Exercise details: Search the entries below for the word "application" and copy every line where it appears.

[Saved data entries]
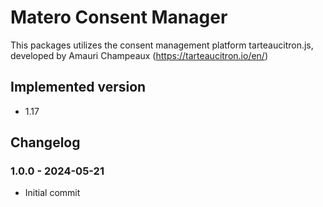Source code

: # Matero Consent Manager

This packages utilizes the consent management platform tarteaucitron.js, developed by Amauri Champeaux (https://tarteaucitron.io/en/)

## Implemented version
* 1.17

## Changelog

### 1.0.0 - 2024-05-21
* Initial commit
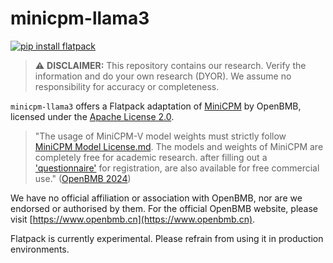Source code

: # minicpm-llama3

[![pip install flatpack](https://img.shields.io/badge/pip%20install-flatpack-5865f2)](https://pypi.org/project/flatpack/)

> :warning: **DISCLAIMER:** This repository contains our research. Verify the information and do your own research (DYOR). We assume no responsibility for accuracy or completeness.

`minicpm-llama3` offers a Flatpack adaptation of [MiniCPM](https://github.com/OpenBMB/MiniCPM) by OpenBMB, licensed under the [Apache License 2.0](https://github.com/OpenBMB/MiniCPM/blob/main/LICENSE).

> "The usage of MiniCPM-V model weights must strictly follow [MiniCPM Model License.md](https://github.com/OpenBMB/MiniCPM/blob/main/MiniCPM%20Model%20License.md). The models and weights of MiniCPM are completely free for academic research. after filling out a ['questionnaire'](https://modelbest.feishu.cn/share/base/form/shrcnpV5ZT9EJ6xYjh3Kx0J6v8g) for registration, are also available for free commercial use." ([OpenBMB 2024](https://github.com/OpenBMB/MiniCPM-V))

We have no official affiliation or association with OpenBMB, nor are we endorsed or authorised by them. For the official OpenBMB website, please visit [https://www.openbmb.cn](https://www.openbmb.cn).

Flatpack is currently experimental. Please refrain from using it in production environments.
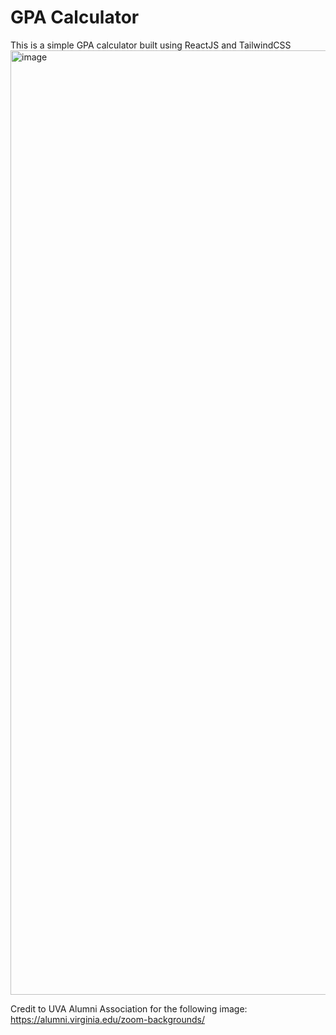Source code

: # GPA Calculator

This is a simple GPA calculator built using ReactJS and TailwindCSS
<img width="1511" alt="image" src="https://github.com/gthsun/gpa-calculator/assets/144040387/ae098a1e-e894-447d-aab4-aa8786e670f2">

Credit to UVA Alumni Association for the following image: https://alumni.virginia.edu/zoom-backgrounds/

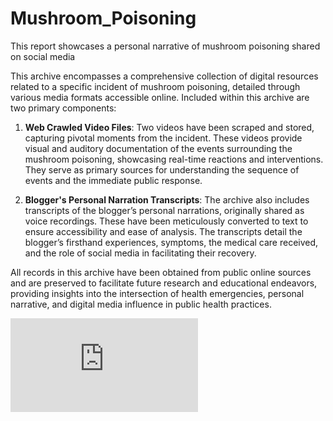 # Mushroom_Poisoning
This report showcases a personal narrative of mushroom poisoning shared on social media

This archive encompasses a comprehensive collection of digital resources related to a specific incident of mushroom poisoning, detailed through various media formats accessible online. Included within this archive are two primary components:

1. **Web Crawled Video Files**: Two videos have been scraped and stored, capturing pivotal moments from the incident. These videos provide visual and auditory documentation of the events surrounding the mushroom poisoning, showcasing real-time reactions and interventions. They serve as primary sources for understanding the sequence of events and the immediate public response.

2. **Blogger's Personal Narration Transcripts**: The archive also includes transcripts of the blogger’s personal narrations, originally shared as voice recordings. These have been meticulously converted to text to ensure accessibility and ease of analysis. The transcripts detail the blogger’s firsthand experiences, symptoms, the medical care received, and the role of social media in facilitating their recovery.

All records in this archive have been obtained from public online sources and are preserved to facilitate future research and educational endeavors, providing insights into the intersection of health emergencies, personal narrative, and digital media influence in public health practices.

[![Figure 1](https://github.com/jamesjin63/Mushroom_Poisoning/blob/main/Figure1.pdf "Click to view Figure 1")](https://github.com/jamesjin63/Mushroom_Poisoning/blob/main/Figure1.pdf)
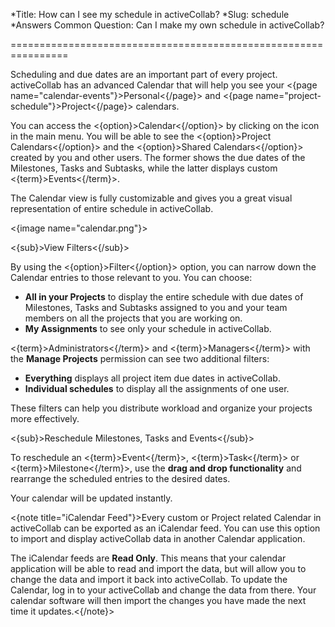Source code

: *Title: How can I see my schedule in activeCollab?
*Slug: schedule
*Answers Common Question: Can I make my own schedule in activeCollab?

================================================================

Scheduling and due dates are an important part of every project. activeCollab has an advanced Calendar that will help you see your <{page name="calendar-events"}>Personal<{/page}> and <{page name="project-schedule"}>Project<{/page}> calendars.

You can access the <{option}>Calendar<{/option}> by clicking on the icon in the main menu. You will be able to see the <{option}>Project Calendars<{/option}> and the <{option}>Shared Calendars<{/option}> created by you and other users. The former shows the due dates of the Milestones, Tasks and Subtasks, while the latter displays custom <{term}>Events<{/term}>.

The Calendar view is fully customizable and gives you a great visual representation of entire schedule in activeCollab. 

<{image name="calendar.png"}>

<{sub}>View Filters<{/sub}>

By using the <{option}>Filter<{/option}> option, you can narrow down the Calendar entries to those relevant to you. You can choose:

- **All in your Projects** to display the entire schedule with due dates of Milestones, Tasks and Subtasks assigned to you and your team members on all the projects that you are working on.
- **My Assignments** to see only your schedule in activeCollab.

<{term}>Administrators<{/term}> and <{term}>Managers<{/term}> with the **Manage Projects** permission can see two additional filters:

- **Everything** displays all project item due dates in activeCollab.
- **Individual schedules** to display all the assignments of one user.

These filters can help you distribute workload and organize your projects more effectively.

<{sub}>Reschedule Milestones, Tasks and Events<{/sub}>

To reschedule an <{term}>Event<{/term}>, <{term}>Task<{/term}> or <{term}>Milestone<{/term}>, use the **drag and drop functionality** and rearrange the scheduled entries to the desired dates.

Your calendar will be updated instantly.

<{note title="iCalendar Feed"}>Every custom or Project related Calendar in activeCollab can be exported as an iCalendar feed. You can use this option to import and display activeCollab data in another Calendar application.

The iCalendar feeds are **Read Only**. This means that your calendar application will be able to read and import the data, but will allow you to change the data and import it back into activeCollab. To update the Calendar, log in to your activeCollab and change the data from there. Your calendar software will then import the changes you have made the next time it updates.<{/note}>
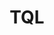 ---
title: TQL
position: 1.05
type:
description: >-
  The Technopedia query language (TQL) is used with the TQL endpoint to query data in the Technopedia database. TQL is the graph-query language that you use to query the database. The graph database stores connections between nodes as first-class citizens so it doesn't have to compute relationships at query time, which makes it more efficient than a relational database.
content_markdown: >-
  ###### TQL is a declarative query language that allows you to specify what data you want to retrieve by using the query language to query nodes and relationships in the Technopedia database.


  #### Get started with TQL<br>

  To make a query with TQL, you must use a MATCH statement, which is like Select statement in SQL. You add the MATCH statement as a query parameter to the TQL endpoint.<br>
  For example, `https://v6.technopedia.com/tql?q=MATCH <query_parameters>`
  The TQL MATCH statement returns results from one or more nodes and relationships that are specified in the query. Typically, the data results are returned in key-value pairs, a format that resembles the format in the follwing image:
  <br>
  
  ![API Image](/images/key_val.png)<br>&nbsp;
  <br>

  The following diagram is an example of how Nodes and Relationships are connected:
  <br>

  ![API Image](/images/NodeAndRel.png)<br>&nbsp;
  <br>  
  To get data from a specific node or relationship, you use an alias or variable that you append to the node or relationship. That alias is bound to that node or relationship so you can use that alias in the Return clause of the MATCH query to get specific data from that node or alias.
  `Match (myalias:node)-[another_alias:RELATIONSHIP]`

  The query returns software that includes 'Excel'. This is query is case
  sensitive.
left_code_blocks:
  - code_block: |
      MATCH (n:SOFTWARE_RELEASE) RETURN n.cat_sw_release_id, n.ga_date

      RESPONSE SAMPLE
      {
          "keys": [
            "n.cat_sw_release_id",
            "n.ga_date"
          ],
          "length": 2,
          "_fields": [
            {
              "low": 55725913,
              "high": 0
            },
            "Not Available"
          ],
          "_fieldLookup": {
            "n.cat_sw_release_id": 0,
            "n.ga_date": 1
          }

    title: Example 1
    language: javascript
  - code_block: >-
      MATCH (n:SOFTWARE_RELEASE) RETURN n.cat_sw_release_id, n.release_url n.ga_date


      RESPONSE SAMPLE

      {
          "keys": [
            "n.cat_sw_release_id",
            "n.release_url",
            "n.ga_date"
          ],
          "length": 3,
          "_fields": [
            {
              "low": 10427852,
              "high": 0
            },
            "www.nntest.com/files/import/Solutions%20Catalog%20Data.xls",
            "Not Available"
          ],
          "_fieldLookup": {
            "n.cat_sw_release_id": 0,
            "n.release_url": 1,
            "n.ga_date": 2
          }
    title: Example 2
    language: javascript
  - code_block: |-
      MATCH (n:SOFTWARE_RELEASE) -[:RELEASE_OF]->(SOFTWARE_PRODUCT) RETURN n.cat_sw_release_id LIMIT 1

      RESPONSE SAMPLE
      {
          "keys": [
            "n.cat_sw_release_id"
          ],
          "length": 1,
          "_fields": [
            {
              "low": 55725913,
              "high": 0
            }
          ],
          "_fieldLookup": {
            "n.cat_sw_release_id": 0
          }
        }
    title: Example 3
    language: javascript
  - code_block: 'curl http://sampleapi.readme.com/orders?key=YOUR_APP_KEY'
    title: Curl
    language: bash
right_code_blocks:
  - code_block: |-
      [
        {
          "id": 1,
          "title": "The Hunger Games",
          "score": 4.5,
          "dateAdded": "12/12/2013"
        },
        {
          "id": 1,
          "title": "The Hunger Games",
          "score": 4.7,
          "dateAdded": "15/12/2013"
        },
      ]
    title: Response
    language: json
  - code_block: |-
      {
        "error": true,
        "message": "Invalid offset"
      }
    title: Error
    language: json
right_code_blocks:
  - code_block: |2
      
      MATCH (alias.NODE) RETURN alias 
      MATCH (n:SOFTWARE_PRODUCT) RETURN n 

      MATCH (alias.NODE) RETURN alias.attribute 
      MATCH (n:SOFTWARE_PRODUCT) RETURN n.name 

      MATCH (alias.NODE) RETURN alias 
      MATCH (s:SOFTWARE_RELEASE) RETURN s 

      MATCH (alias.NODE) RETURN alias.attribute 
      MATCH (s:SOFTWARE_RELEASE) RETURN s.version 
      
      MATCH (alias.NODE) RETURN alias 
      MATCH (n:MANUFACTURER) RETURN n

      MATCH (alias.NODE) RETURN alias.attribute
      MATCH (n:MANUFACTURER) RETURN n.manufactuer 

           
    title: Simple MATCH statements
    language: bash
  - code_block: |2-
      MATCH
      WHERE
      AND
      OR
      COUNT
      DISTINCT 
      CONTAINS
      Operators =, <>, >, <, >=, <=
    title: TQL Operators
    language: bash
---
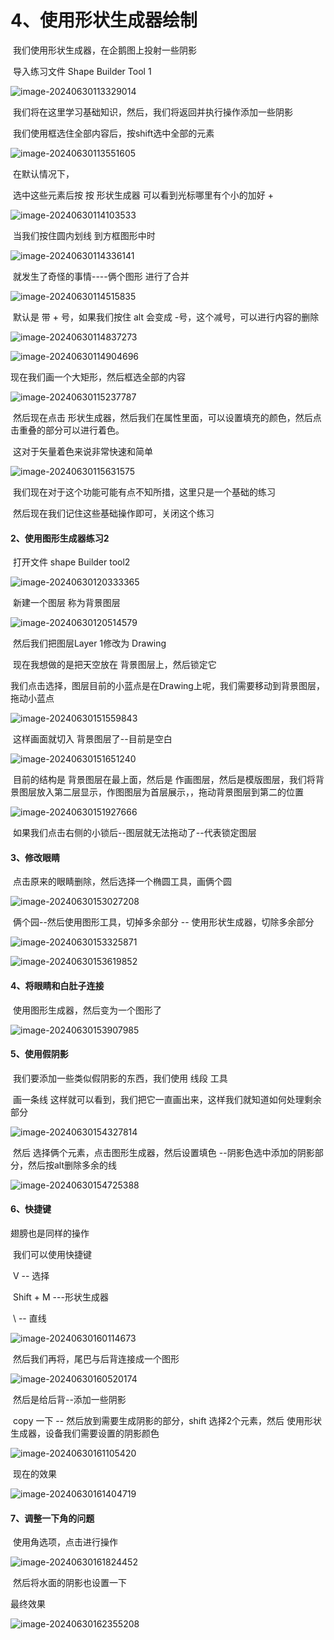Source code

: # 4、使用形状生成器绘制





​			我们使用形状生成器，在企鹅图上投射一些阴影



​	导入练习文件 Shape Builder Tool 1

![image-20240630113329014](./../../.vuepress/public/images/image-20240630113329014.png)

​	我们将在这里学习基础知识，然后，我们将返回并执行操作添加一些阴影



​	我们使用框选住全部内容后，按shift选中全部的元素

![image-20240630113551605](./../../.vuepress/public/images/image-20240630113551605.png)



​	在默认情况下，

​			选中这些元素后按 按 形状生成器 可以看到光标哪里有个小的加好 + 

![image-20240630114103533](./../../.vuepress/public/images/image-20240630114103533.png)



​	当我们按住圆内划线 到方框图形中时

![image-20240630114336141](./../../.vuepress/public/images/image-20240630114336141.png)



​	就发生了奇怪的事情----俩个图形 进行了合并

![image-20240630114515835](./../../.vuepress/public/images/image-20240630114515835.png)

​		默认是 带 + 号，如果我们按住 alt 会变成 -号，这个减号，可以进行内容的删除

![image-20240630114837273](./../../.vuepress/public/images/image-20240630114837273.png)

![image-20240630114904696](./../../.vuepress/public/images/image-20240630114904696.png)





现在我们画一个大矩形，然后框选全部的内容

![image-20240630115237787](./../../.vuepress/public/images/image-20240630115237787.png)

​		然后现在点击 形状生成器，然后我们在属性里面，可以设置填充的颜色，然后点击重叠的部分可以进行着色。

​		这对于矢量着色来说非常快速和简单

![image-20240630115631575](./../../.vuepress/public/images/image-20240630115631575.png)

​		我们现在对于这个功能可能有点不知所措，这里只是一个基础的练习

​		然后现在我们记住这些基础操作即可，关闭这个练习





#### 2、使用图形生成器练习2

​		打开文件 shape Builder tool2

![image-20240630120333365](./../../.vuepress/public/images/image-20240630120333365.png)



​	新建一个图层 称为背景图层

![image-20240630120514579](./../../.vuepress/public/images/image-20240630120514579.png)

​		然后我们把图层Layer 1修改为 Drawing 

​		现在我想做的是把天空放在 背景图层上，然后锁定它

​		我们点击选择，图层目前的小蓝点是在Drawing上呢，我们需要移动到背景图层，拖动小蓝点

![image-20240630151559843](./../../.vuepress/public/images/image-20240630151559843.png)



​	这样画面就切入 背景图层了--目前是空白

![image-20240630151651240](./../../.vuepress/public/images/image-20240630151651240.png)

​	目前的结构是 背景图层在最上面，然后是 作画图层，然后是模版图层，我们将背景图层放入第二层显示，作图图层为首层展示，，拖动背景图层到第二的位置

![image-20240630151927666](./../../.vuepress/public/images/image-20240630151927666.png)

​	如果我们点击右侧的小锁后--图层就无法拖动了--代表锁定图层







#### 3、修改眼睛

​		点击原来的眼睛删除，然后选择一个椭圆工具，画俩个圆

![image-20240630153027208](./../../.vuepress/public/images/image-20240630153027208.png)



​		俩个园--然后使用图形工具，切掉多余部分 -- 使用形状生成器，切除多余部分

![image-20240630153325871](./../../.vuepress/public/images/image-20240630153325871.png)



![image-20240630153619852](./../../.vuepress/public/images/image-20240630153619852.png)



#### 	4、将眼睛和白肚子连接

​				使用图形生成器，然后变为一个图形了

![image-20240630153907985](./../../.vuepress/public/images/image-20240630153907985.png)







#### 	5、使用假阴影

​		我们要添加一些类似假阴影的东西，我们使用 线段 工具

​		画一条线 这样就可以看到，我们把它一直画出来，这样我们就知道如何处理剩余部分

![image-20240630154327814](./../../.vuepress/public/images/image-20240630154327814.png)



​		然后 选择俩个元素，点击图形生成器，然后设置填色 --阴影色选中添加的阴影部分，然后按alt删除多余的线

![image-20240630154725388](./../../.vuepress/public/images/image-20240630154725388.png)





#### 	6、快捷键

 翅膀也是同样的操作

​		我们可以使用快捷键  

​			V -- 选择

​			Shift + M ---形状生成器

​			\ -- 直线

![image-20240630160114673](./../../.vuepress/public/images/image-20240630160114673.png)

 



​			然后我们再将，尾巴与后背连接成一个图形

![image-20240630160520174](./../../.vuepress/public/images/image-20240630160520174.png)



​		然后是给后背--添加一些阴影

​		copy 一下 --  然后放到需要生成阴影的部分，shift 选择2个元素，然后 使用形状生成器，设备我们需要设置的阴影颜色

![image-20240630161105420](./../../.vuepress/public/images/image-20240630161105420.png)



​		现在的效果

![image-20240630161404719](./../../.vuepress/public/images/image-20240630161404719.png)



#### 	7、调整一下角的问题

​				使用角选项，点击进行操作

![image-20240630161824452](./../../.vuepress/public/images/image-20240630161824452.png)





​		然后将水面的阴影也设置一下



最终效果

![image-20240630162355208](./../../.vuepress/public/images/image-20240630162355208.png)





​			

































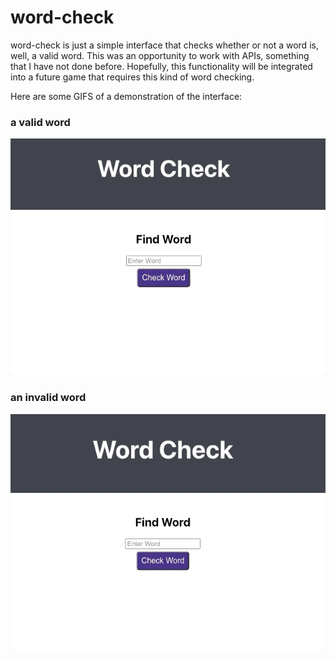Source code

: # word-check

word-check is just a simple interface that checks whether or not a word is, well, a valid word. This was an opportunity to work with APIs, something that I have not done before. Hopefully, this functionality will be integrated into a future game that requires this kind of word checking.

Here are some GIFS of a demonstration of the interface:

### a valid word
![Testing the word "dinosaur"- valid](https://github.com/rac99/word-check/blob/main/src/gifs/wordcheck-valid.gif)


### an invalid word
![Testing the word "encapsulationed"- false](https://github.com/rac99/word-check/blob/main/src/gifs/wordcheck-false.gif)

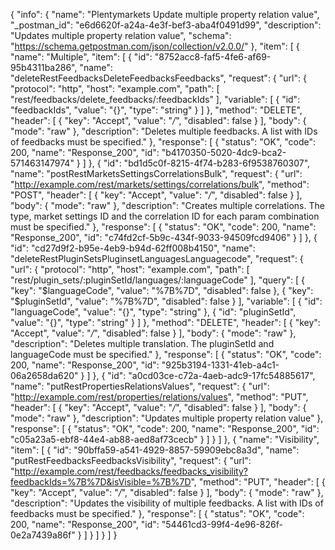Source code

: {
  "info": {
    "name": "Plentymarkets Update multiple property relation value",
    "_postman_id": "e6d6620f-a24a-4e3f-bef3-aba4f0491d99",
    "description": "Updates multiple property relation value",
    "schema": "https://schema.getpostman.com/json/collection/v2.0.0/"
  },
  "item": [
    {
      "name": "Multiple",
      "item": [
        {
          "id": "8752acc8-faf5-4fe6-af69-95b4311ba286",
          "name": "deleteRestFeedbacksDeleteFeedbacksFeedbacks",
          "request": {
            "url": {
              "protocol": "http",
              "host": "example.com",
              "path": [
                "rest/feedbacks/delete_feedbacks/:feedbackIds"
              ],
              "variable": [
                {
                  "id": "feedbackIds",
                  "value": "{}",
                  "type": "string"
                }
              ]
            },
            "method": "DELETE",
            "header": [
              {
                "key": "Accept",
                "value": "*/*",
                "disabled": false
              }
            ],
            "body": {
              "mode": "raw"
            },
            "description": "Deletes multiple feedbacks. A list with IDs of feedbacks must be specified."
          },
          "response": [
            {
              "status": "OK",
              "code": 200,
              "name": "Response_200",
              "id": "b4170350-5020-4dc9-bca2-571463147974"
            }
          ]
        },
        {
          "id": "bd1d5c0f-8215-4f74-b283-6f9538760307",
          "name": "postRestMarketsSettingsCorrelationsBulk",
          "request": {
            "url": "http://example.com/rest/markets/settings/correlations/bulk",
            "method": "POST",
            "header": [
              {
                "key": "Accept",
                "value": "*/*",
                "disabled": false
              }
            ],
            "body": {
              "mode": "raw"
            },
            "description": "Creates multiple correlations. The type, market settings ID and the correlation ID for each param combination must be specified."
          },
          "response": [
            {
              "status": "OK",
              "code": 200,
              "name": "Response_200",
              "id": "c74fd2cf-5b9c-434f-9033-94509fcd9406"
            }
          ]
        },
        {
          "id": "cd27d9f2-b95e-4eb9-b94d-62ff008b4150",
          "name": "deleteRestPluginSetsPluginsetLanguagesLanguagecode",
          "request": {
            "url": {
              "protocol": "http",
              "host": "example.com",
              "path": [
                "rest/plugin_sets/:pluginSetId/languages/:languageCode"
              ],
              "query": [
                {
                  "key": "$languageCode",
                  "value": "%7B%7D",
                  "disabled": false
                },
                {
                  "key": "$pluginSetId",
                  "value": "%7B%7D",
                  "disabled": false
                }
              ],
              "variable": [
                {
                  "id": "languageCode",
                  "value": "{}",
                  "type": "string"
                },
                {
                  "id": "pluginSetId",
                  "value": "{}",
                  "type": "string"
                }
              ]
            },
            "method": "DELETE",
            "header": [
              {
                "key": "Accept",
                "value": "*/*",
                "disabled": false
              }
            ],
            "body": {
              "mode": "raw"
            },
            "description": "Deletes multiple translation. The pluginSetId and languageCode must be specified."
          },
          "response": [
            {
              "status": "OK",
              "code": 200,
              "name": "Response_200",
              "id": "925b3194-1331-41eb-a4c1-06a2658da620"
            }
          ]
        },
        {
          "id": "a0cd03ce-c72a-4aeb-adc9-17fc54885617",
          "name": "putRestPropertiesRelationsValues",
          "request": {
            "url": "http://example.com/rest/properties/relations/values",
            "method": "PUT",
            "header": [
              {
                "key": "Accept",
                "value": "*/*",
                "disabled": false
              }
            ],
            "body": {
              "mode": "raw"
            },
            "description": "Updates multiple property relation value"
          },
          "response": [
            {
              "status": "OK",
              "code": 200,
              "name": "Response_200",
              "id": "c05a23a5-ebf8-44e4-ab88-aed8af73cecb"
            }
          ]
        }
      ]
    },
    {
      "name": "Visibility",
      "item": [
        {
          "id": "90bffa59-a541-4929-8857-59909ebc8a3d",
          "name": "putRestFeedbacksFeedbacksVisibility",
          "request": {
            "url": "http://example.com/rest/feedbacks/feedbacks_visibility?feedbackIds=%7B%7D&isVisible=%7B%7D",
            "method": "PUT",
            "header": [
              {
                "key": "Accept",
                "value": "*/*",
                "disabled": false
              }
            ],
            "body": {
              "mode": "raw"
            },
            "description": "Updates the visibility of multiple feedbacks. A list with IDs of feedbacks must be specified."
          },
          "response": [
            {
              "status": "OK",
              "code": 200,
              "name": "Response_200",
              "id": "54461cd3-99f4-4e96-826f-0e2a7439a86f"
            }
          ]
        }
      ]
    }
  ]
}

Answer to the problem:
<{note title="iCalendar Feed"}>Every custom or Project related Calendar in activeCollab can be exported as an iCalendar feed. You can use this option to import and display activeCollab data in another Calendar application.
The iCalendar feeds are **Read Only**. This means that your calendar application will be able to read and import the data, but will allow you to change the data and import it back into activeCollab. To update the Calendar, log in to your activeCollab and change the data from there. Your calendar software will then import the changes you have made the next time it updates.<{/note}>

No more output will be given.